• **WHAT YOU SHOULD DO**
Retype, exactly as they appear below, the lines between the line holding "Dec '19: 0.041 -> 0.045" and the line holding "May '22: 0.032 -> 0.0349", both ends included.

• **EXERCISE DATA**

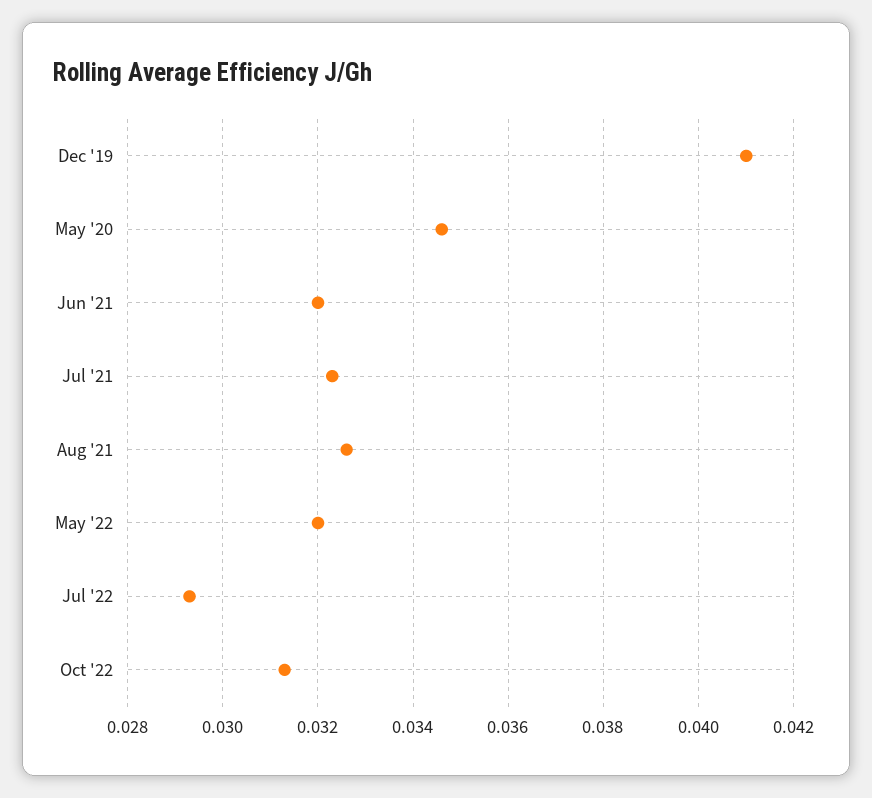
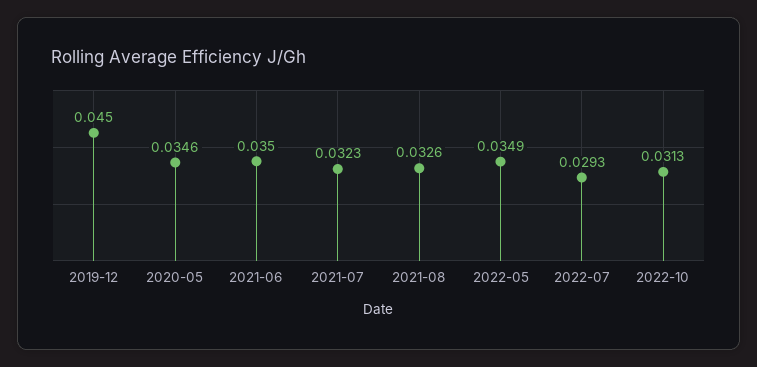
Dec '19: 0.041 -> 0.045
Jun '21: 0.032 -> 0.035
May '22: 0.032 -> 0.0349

==

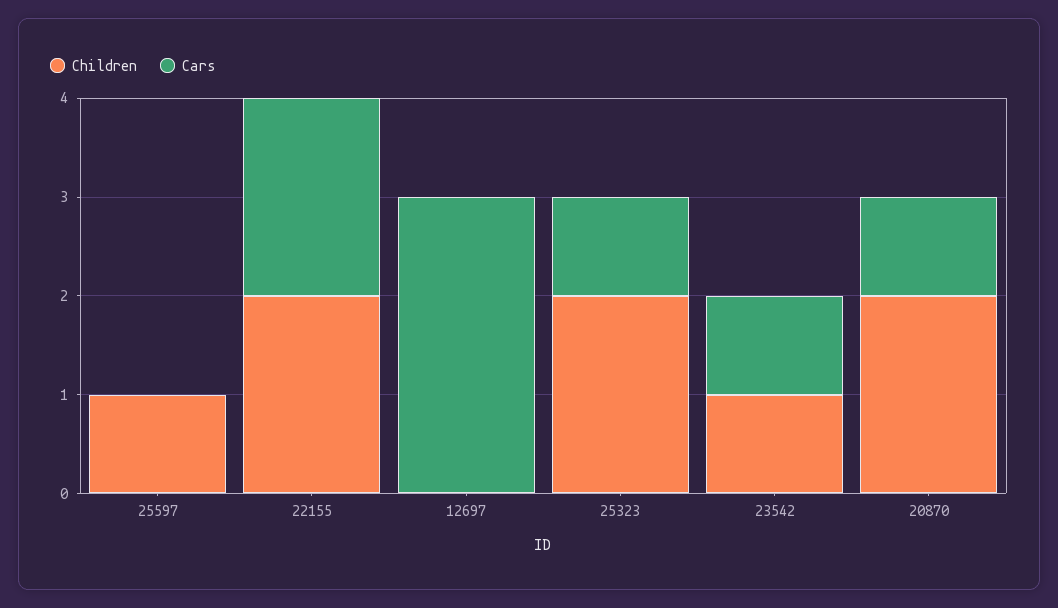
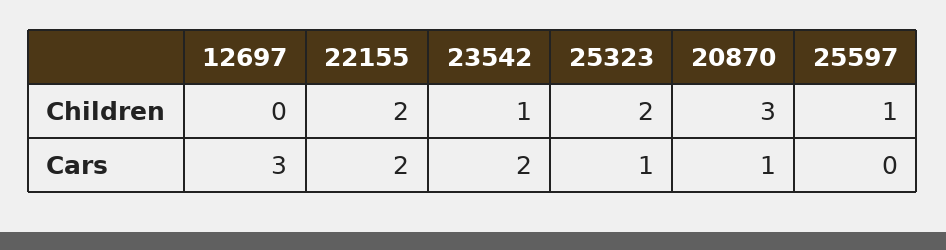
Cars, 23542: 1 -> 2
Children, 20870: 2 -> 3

• **RESPONSE TO THE TASK**
Dec '19: 0.041 -> 0.045
Jun '21: 0.032 -> 0.035
May '22: 0.032 -> 0.0349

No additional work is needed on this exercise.